Text-based hardware design files:
* * * * * * * * *

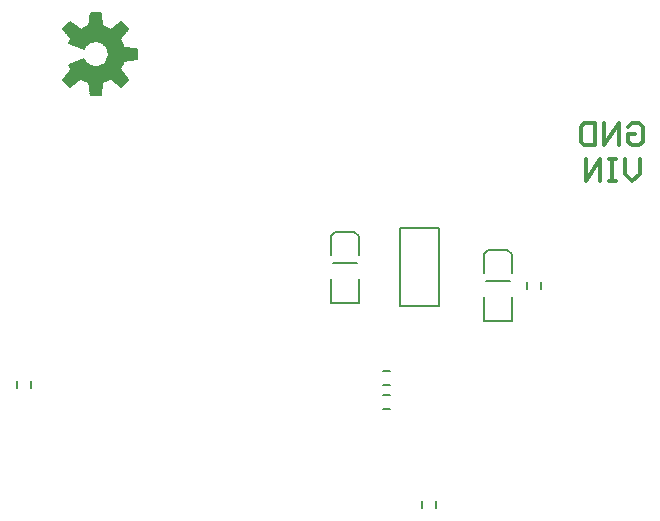
<source format=gbo>
G75*
G70*
%OFA0B0*%
%FSLAX24Y24*%
%IPPOS*%
%LPD*%
%AMOC8*
5,1,8,0,0,1.08239X$1,22.5*
%
%ADD10C,0.0130*%
%ADD11C,0.0060*%
%ADD12C,0.0080*%
%ADD13C,0.0050*%
%ADD14C,0.0059*%
D10*
X027661Y021065D02*
X027661Y021796D01*
X027619Y022265D02*
X027497Y022387D01*
X027497Y022874D01*
X027619Y022996D01*
X027985Y022996D01*
X027985Y022265D01*
X027619Y022265D01*
X028289Y022265D02*
X028289Y022996D01*
X028776Y022996D02*
X028289Y022265D01*
X028776Y022265D02*
X028776Y022996D01*
X029081Y022874D02*
X029203Y022996D01*
X029447Y022996D01*
X029568Y022874D01*
X029568Y022387D01*
X029447Y022265D01*
X029203Y022265D01*
X029081Y022387D01*
X029081Y022630D01*
X029325Y022630D01*
X029468Y021796D02*
X029468Y021309D01*
X029225Y021065D01*
X028981Y021309D01*
X028981Y021796D01*
X028676Y021796D02*
X028433Y021796D01*
X028555Y021796D02*
X028555Y021065D01*
X028676Y021065D02*
X028433Y021065D01*
X028149Y021065D02*
X028149Y021796D01*
X027661Y021065D01*
D11*
X008697Y014418D02*
X008697Y014182D01*
X009170Y014182D02*
X009170Y014418D01*
X020915Y014264D02*
X021151Y014264D01*
X021151Y013936D02*
X020915Y013936D01*
X020915Y013464D02*
X021151Y013464D01*
X021151Y014736D02*
X020915Y014736D01*
X025697Y017482D02*
X025697Y017718D01*
X026170Y017718D02*
X026170Y017482D01*
X022670Y010418D02*
X022670Y010182D01*
X022197Y010182D02*
X022197Y010418D01*
D12*
X024261Y016419D02*
X025206Y016419D01*
X025206Y017206D01*
X025206Y017994D02*
X025206Y018624D01*
X025048Y018781D01*
X024418Y018781D01*
X024261Y018624D01*
X024261Y017994D01*
X024261Y017206D02*
X024261Y016419D01*
X022783Y016910D02*
X022783Y019490D01*
X021483Y019490D01*
X021483Y016910D01*
X022783Y016910D01*
X020106Y017019D02*
X020106Y017806D01*
X019161Y017806D02*
X019161Y017019D01*
X020106Y017019D01*
X020106Y018594D02*
X020106Y019224D01*
X019948Y019381D01*
X019318Y019381D01*
X019161Y019224D01*
X019161Y018594D01*
D13*
X019233Y018350D02*
X020033Y018350D01*
X024333Y017750D02*
X025133Y017750D01*
D14*
X012419Y024452D02*
X012182Y024214D01*
X011835Y024497D01*
X011744Y024446D01*
X011647Y024406D01*
X011546Y024377D01*
X011501Y023932D01*
X011165Y023932D01*
X011120Y024377D01*
X011020Y024406D01*
X010923Y024446D01*
X010831Y024497D01*
X010485Y024214D01*
X010248Y024452D01*
X010530Y024798D01*
X010491Y024866D01*
X010458Y024937D01*
X010935Y025135D01*
X010969Y025071D01*
X011012Y025013D01*
X011065Y024963D01*
X011125Y024923D01*
X011191Y024894D01*
X011261Y024875D01*
X011333Y024869D01*
X011414Y024877D01*
X011491Y024899D01*
X011563Y024936D01*
X011627Y024985D01*
X011681Y025046D01*
X011722Y025115D01*
X011750Y025191D01*
X011763Y025271D01*
X011761Y025351D01*
X011744Y025430D01*
X011712Y025505D01*
X011667Y025572D01*
X011611Y025629D01*
X011544Y025675D01*
X011471Y025708D01*
X011392Y025727D01*
X011311Y025730D01*
X011231Y025718D01*
X011155Y025692D01*
X011085Y025652D01*
X011024Y025599D01*
X010973Y025536D01*
X010935Y025465D01*
X010458Y025663D01*
X010491Y025734D01*
X010530Y025802D01*
X010248Y026148D01*
X010485Y026386D01*
X010831Y026103D01*
X010923Y026154D01*
X011020Y026194D01*
X011120Y026223D01*
X011165Y026668D01*
X011501Y026668D01*
X011546Y026223D01*
X011647Y026194D01*
X011744Y026154D01*
X011835Y026103D01*
X012182Y026386D01*
X012419Y026148D01*
X012137Y025802D01*
X012187Y025710D01*
X012227Y025614D01*
X012256Y025513D01*
X012701Y025468D01*
X012701Y025132D01*
X012256Y025087D01*
X012227Y024986D01*
X012187Y024890D01*
X012137Y024798D01*
X012419Y024452D01*
X012408Y024466D02*
X011873Y024466D01*
X011944Y024408D02*
X012376Y024408D01*
X012318Y024351D02*
X012014Y024351D01*
X012085Y024293D02*
X012261Y024293D01*
X012203Y024236D02*
X012155Y024236D01*
X012361Y024523D02*
X010306Y024523D01*
X010259Y024466D02*
X010794Y024466D01*
X010723Y024408D02*
X010291Y024408D01*
X010348Y024351D02*
X010653Y024351D01*
X010582Y024293D02*
X010406Y024293D01*
X010463Y024236D02*
X010511Y024236D01*
X010353Y024581D02*
X012314Y024581D01*
X012267Y024639D02*
X010400Y024639D01*
X010447Y024696D02*
X012220Y024696D01*
X012173Y024754D02*
X010494Y024754D01*
X010522Y024811D02*
X012144Y024811D01*
X012176Y024869D02*
X010490Y024869D01*
X010463Y024926D02*
X011120Y024926D01*
X011043Y024984D02*
X010570Y024984D01*
X010709Y025041D02*
X010991Y025041D01*
X010954Y025099D02*
X010848Y025099D01*
X010846Y025502D02*
X010955Y025502D01*
X010992Y025559D02*
X010707Y025559D01*
X010568Y025617D02*
X011044Y025617D01*
X011125Y025675D02*
X010464Y025675D01*
X010490Y025732D02*
X012175Y025732D01*
X012202Y025675D02*
X011545Y025675D01*
X011623Y025617D02*
X012226Y025617D01*
X012243Y025559D02*
X011676Y025559D01*
X011713Y025502D02*
X012366Y025502D01*
X012701Y025444D02*
X011738Y025444D01*
X011753Y025387D02*
X012701Y025387D01*
X012701Y025329D02*
X011761Y025329D01*
X011763Y025272D02*
X012701Y025272D01*
X012701Y025214D02*
X011754Y025214D01*
X011737Y025157D02*
X012701Y025157D01*
X012376Y025099D02*
X011713Y025099D01*
X011677Y025041D02*
X012243Y025041D01*
X012226Y024984D02*
X011626Y024984D01*
X011544Y024926D02*
X012202Y024926D01*
X011780Y024466D02*
X010887Y024466D01*
X011014Y024408D02*
X011653Y024408D01*
X011544Y024351D02*
X011123Y024351D01*
X011129Y024293D02*
X011538Y024293D01*
X011532Y024236D02*
X011135Y024236D01*
X011140Y024178D02*
X011526Y024178D01*
X011520Y024121D02*
X011146Y024121D01*
X011152Y024063D02*
X011515Y024063D01*
X011509Y024005D02*
X011158Y024005D01*
X011164Y023948D02*
X011503Y023948D01*
X012144Y025790D02*
X010523Y025790D01*
X010493Y025847D02*
X012174Y025847D01*
X012221Y025905D02*
X010446Y025905D01*
X010399Y025962D02*
X012268Y025962D01*
X012314Y026020D02*
X010352Y026020D01*
X010305Y026077D02*
X012361Y026077D01*
X012408Y026135D02*
X011874Y026135D01*
X011945Y026193D02*
X012375Y026193D01*
X012317Y026250D02*
X012015Y026250D01*
X012086Y026308D02*
X012260Y026308D01*
X012202Y026365D02*
X012156Y026365D01*
X011778Y026135D02*
X010889Y026135D01*
X010793Y026135D02*
X010258Y026135D01*
X010292Y026193D02*
X010722Y026193D01*
X010651Y026250D02*
X010349Y026250D01*
X010407Y026308D02*
X010581Y026308D01*
X010510Y026365D02*
X010464Y026365D01*
X011016Y026193D02*
X011650Y026193D01*
X011544Y026250D02*
X011123Y026250D01*
X011129Y026308D02*
X011538Y026308D01*
X011532Y026365D02*
X011135Y026365D01*
X011141Y026423D02*
X011526Y026423D01*
X011520Y026480D02*
X011146Y026480D01*
X011152Y026538D02*
X011514Y026538D01*
X011509Y026595D02*
X011158Y026595D01*
X011164Y026653D02*
X011503Y026653D01*
M02*

</source>
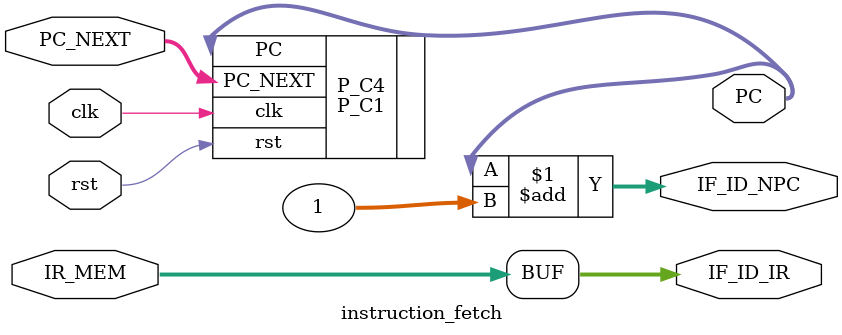
<source format=v>
`timescale 1ns / 1ps
module instruction_fetch (
PC_NEXT,clk,rst,IF_ID_IR,IF_ID_NPC,IR_MEM,PC
);
input clk,rst;
output [31:0] IF_ID_IR,IF_ID_NPC;
input [31:0] PC_NEXT,IR_MEM;
output [31:0] PC;

P_C1 P_C4(
    .clk(clk),
    .rst(rst),
    .PC_NEXT(PC_NEXT),
    .PC(PC)
);
//instruction_mem1 instruction_memory6(
//    .A(PC),
//    .RD(IF_ID_IR)
//);
assign IF_ID_IR = IR_MEM;
assign IF_ID_NPC=PC+1;
endmodule
</source>
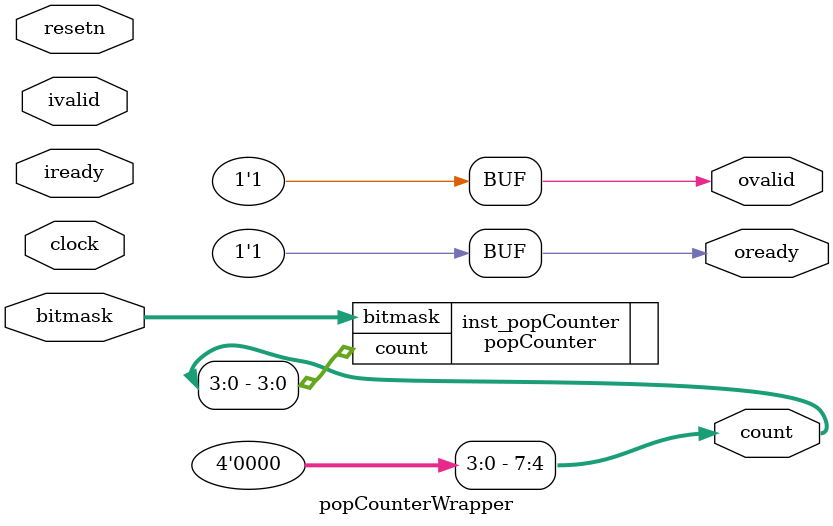
<source format=v>
module popCounterWrapper (
		input   wire clock,
		input   wire resetn,
		input   wire ivalid, 
		input   wire iready,
		output  wire ovalid, 
		output  wire oready,

		input wire [7:0] bitmask,

		output wire [7:0] count
	);

	assign {ovalid, oready} = 2'b11;

	assign count [7:4] = 4'b0000;
	popCounter #(.BITMASK_LENGTH(8), .BITWIDTH_OUTPUT(4))
	inst_popCounter (.bitmask(bitmask), .count(count[3:0]));

endmodule
</source>
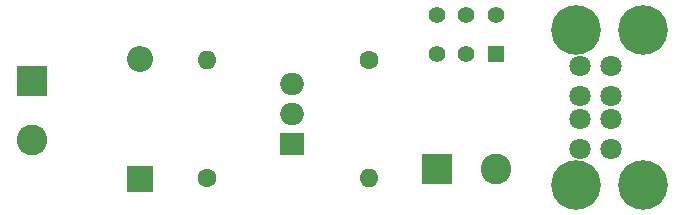
<source format=gbr>
%TF.GenerationSoftware,KiCad,Pcbnew,7.0.9*%
%TF.CreationDate,2023-12-13T20:57:07-06:00*%
%TF.ProjectId,12V to 5V converter,31325620-746f-4203-9556-20636f6e7665,1.0*%
%TF.SameCoordinates,Original*%
%TF.FileFunction,Soldermask,Bot*%
%TF.FilePolarity,Negative*%
%FSLAX46Y46*%
G04 Gerber Fmt 4.6, Leading zero omitted, Abs format (unit mm)*
G04 Created by KiCad (PCBNEW 7.0.9) date 2023-12-13 20:57:07*
%MOMM*%
%LPD*%
G01*
G04 APERTURE LIST*
%ADD10C,1.804000*%
%ADD11C,4.204000*%
%ADD12R,2.600000X2.600000*%
%ADD13C,2.600000*%
%ADD14C,1.600000*%
%ADD15O,1.600000X1.600000*%
%ADD16R,1.400000X1.400000*%
%ADD17C,1.400000*%
%ADD18R,2.000000X1.905000*%
%ADD19O,2.000000X1.905000*%
%ADD20R,2.200000X2.200000*%
%ADD21O,2.200000X2.200000*%
G04 APERTURE END LIST*
D10*
%TO.C,J3*%
X154095300Y-96500000D03*
X156715300Y-96500000D03*
X154095300Y-94000000D03*
X156715300Y-94000000D03*
X154095300Y-92000000D03*
X156715300Y-92000000D03*
X154095300Y-89500000D03*
X156715300Y-89500000D03*
D11*
X159425300Y-99570000D03*
X159425300Y-86430000D03*
X153745300Y-99570000D03*
X153745300Y-86430000D03*
%TD*%
D12*
%TO.C,J2*%
X141985000Y-98250000D03*
D13*
X146985000Y-98250000D03*
%TD*%
D12*
%TO.C,J1*%
X107695000Y-90750000D03*
D13*
X107695000Y-95750000D03*
%TD*%
D14*
%TO.C,C1*%
X122500000Y-99000000D03*
D15*
X122500000Y-89000000D03*
%TD*%
D16*
%TO.C,SW1*%
X147000000Y-88500000D03*
D17*
X144500000Y-88500000D03*
X142000000Y-88500000D03*
X147000000Y-85200000D03*
X144500000Y-85200000D03*
X142000000Y-85200000D03*
%TD*%
D18*
%TO.C,U1*%
X129750000Y-96080000D03*
D19*
X129750000Y-93540000D03*
X129750000Y-91000000D03*
%TD*%
D20*
%TO.C,D1*%
X116840000Y-99060000D03*
D21*
X116840000Y-88900000D03*
%TD*%
D14*
%TO.C,C2*%
X136250000Y-89000000D03*
D15*
X136250000Y-99000000D03*
%TD*%
M02*

</source>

* * * * * * * * *

Assignment> Of the lines above, copy each one that contains the word "wire".

Solution to the exercise>
		input   wire clock,
		input   wire resetn,
		input   wire ivalid, 
		input   wire iready,
		output  wire ovalid, 
		output  wire oready,
		input wire [7:0] bitmask,
		output wire [7:0] count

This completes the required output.